Students appear willing to pay increases of up to 113%, with university offers for society and culture degrees up 25% in Queensland among year 12 school leavers. Offers for the creative arts are also up 11.3%, according to early data from the Queensland tertiary admissions centre.

In contrast, offers for information technology, which had its student degree cost slashed from $9,698 to $7,700, are up only 18.8%, and engineering, with the same discount, is up 15%.

In New South Wales, preferences for society and culture rose 5.7%, and nearly 2,000 more students applied than at the same time last year.

Despite student fees more than doubling from $6,804 a year to $14,500, 40.6% of NSW prospective students chose it as their first preference, by far the largest cohort, although the figure is down slightly on 41.3% in 2020.

However, in Victoria the number of applications (at any preference) to study arts and the humanities fell 7.3%, to 15,494 – even as total undergraduate applications rose 1.5%. Arts and humanities still made up 23% of all applications.

Commerce and law, whose fees also rose, had a drop in Victoria.

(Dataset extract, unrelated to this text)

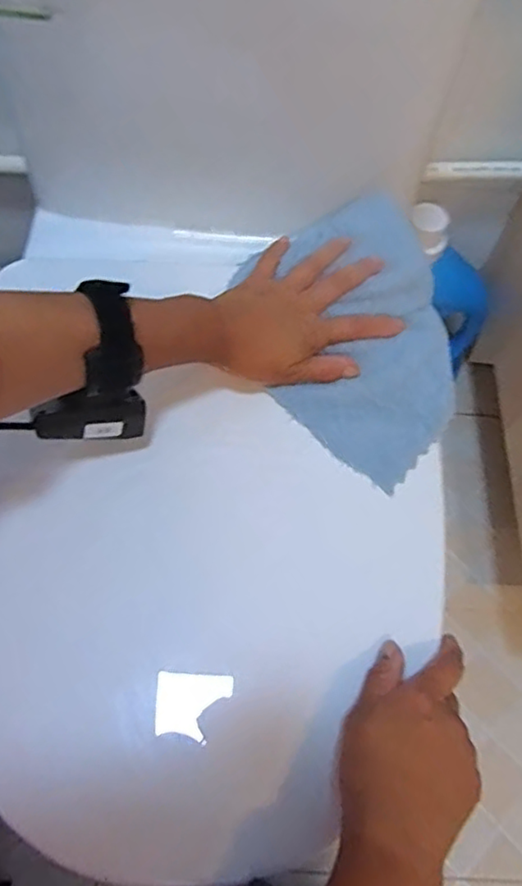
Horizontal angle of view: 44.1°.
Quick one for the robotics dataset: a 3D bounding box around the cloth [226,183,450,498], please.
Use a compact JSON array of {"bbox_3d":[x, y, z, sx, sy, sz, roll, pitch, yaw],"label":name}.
[{"bbox_3d":[0.080,-0.088,0.487,0.187,0.046,0.175,42,68,16],"label":"cloth"}]

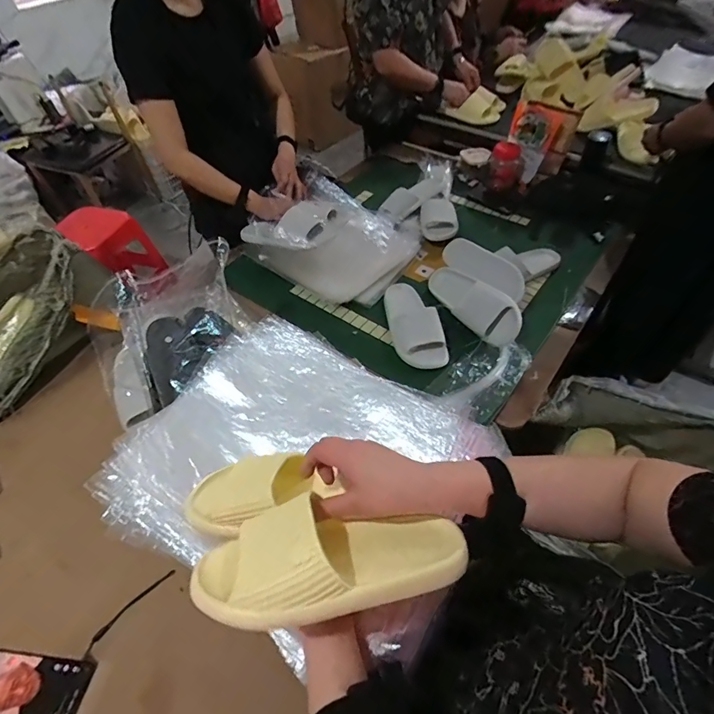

Commerce applications dropped 3.4% and law applications 3.6%.

Final enrolment numbers will not be known until after the census at the end of March. Until then, students can drop out or change courses without being charged.

Higher education expert Andrew Norton, from the Australian National University, said it appeared the government’s changes to student contributions were not having a “dramatic” effect on students’ choices.

“[Applications] are up overall, including in some states’ arts degree fields that have more than doubled in price,” he said.

In June last year, the architect of the Hecs scheme, Bruce Chapman, predicted the fee rises would not move students into the areas the government wanted to prioritise.

Norton said the dip in applications in Victoria was among any preferences, not just first preferences, which made its data different from NSW.

“In Victoria the number of arts applications at any preference level is down – $14,500 a year might be too much to pay for a second or lower preference course,” he said.

“But we have to wait for enrolment data to see the true effects of changed student contributions.”

Under last year’s changes, fees were reduced for agriculture and maths by 62%, teaching, nursing, English and languages by 46%, and science, health, architecture, IT and engineering by 20%.

The cost of humanities rose 113%, and law and commerce 28%.

The then-education minister, Dan Tehan, said the changes would “incentivise students to make more job-relevant choices … by reducing the student contribution in areas of expected employment growth and demand”.

“It’s common sense,” he said in a speech to the press club. “If Australia needs more educators, more health professionals and more engineers then we should incentivise students to pursue those careers.”

In NSW, overall applications rose 7.5%, meaning the percentage of humanities applications out of the total dropped slightly from 41.3% to 40.6%.

Applications for health degrees rose 13.5% and architecture rose by 10%.

Information technology rose 5.7%, and natural and physical sciences rose 4.3% – both slightly less than society and culture.

Applications for creative arts and management and commerce, which both had degree costs raised, were the only areas to drop – by 1.2% and 2.1% respectively.

In Queensland, offers for education rose 35.2%, natural and physical sciences rose 30%, architecture rose 18.8% and agriculture rose 8.8%.